SUPPLIED PASSAGE -
__________________________________________________

Numerical algorithms have two kinds of costs: arithmetic and communication, by which we mean either moving data between levels of a memory hierarchy (in the sequential case) or over a network connecting processors (in the parallel case). Communication costs often dominate arithmetic costs, so it is of interest to design algorithms minimizing communication. In this paper we first extend known lower bounds on the communication cost (both for bandwidth and for latency) of conventional (O(n3)) matrix multiplication to Cholesky, which is used for solving dense symmetric positive definite linear systems. Second, we compare the cost of various Cholesky implementations to this lower bound, and draw the following conclusions:

(1) "Naïve" sequential algorithms for Cholesky attain neither the bandwidth nor latency lower bounds.

__________________________________________________

TASK DESCRIPTION -
Continue the passage on communication costs in Cholesky factorization, starting after its last sentence.

__________________________________________________

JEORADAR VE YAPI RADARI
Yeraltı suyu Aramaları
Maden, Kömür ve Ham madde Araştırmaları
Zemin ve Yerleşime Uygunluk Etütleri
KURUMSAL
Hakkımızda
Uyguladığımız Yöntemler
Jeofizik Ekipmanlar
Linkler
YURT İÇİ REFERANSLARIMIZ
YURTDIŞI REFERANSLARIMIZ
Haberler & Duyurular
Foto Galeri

__________________________________________________

SOLVED PROBLEM -
(2) The sequential blocked algorithm in LAPACK (with the right block size), as well as various recursive algorithms [AP00, GJ01, AGW01, ST04], and one based on work of Toledo [Tol97], can attain the bandwidth lower bound.

(3) The LAPACK algorithm can also attain the latency bound if used with blocked data structures rather than column-wise or row-wise matrix data structures, though the Toledo algorithm cannot.

(4) The recursive sequential algorithm due to [AP00] attains the bandwidth and latency lower bounds at every level of a multi-level memory hierarchy, in a "cache-oblivious" way.

(5) The parallel implementation of Cholesky in the ScaLAPACK library (again with the right block-size) attains both the bandwidth and latency lower bounds to within a poly-logarithmic factor.

Combined with prior results in [DGHL08a, DGHL08b, DGX08] this gives a complete set of communication-optimal algorithms for O(n3) implementations of three basic factorizations of dense linear algebra: LU with pivoting, QR and Cholesky. But it goes beyond this prior work on sequential LU and QR by optimizing communication for any number of levels of memory hierarchy.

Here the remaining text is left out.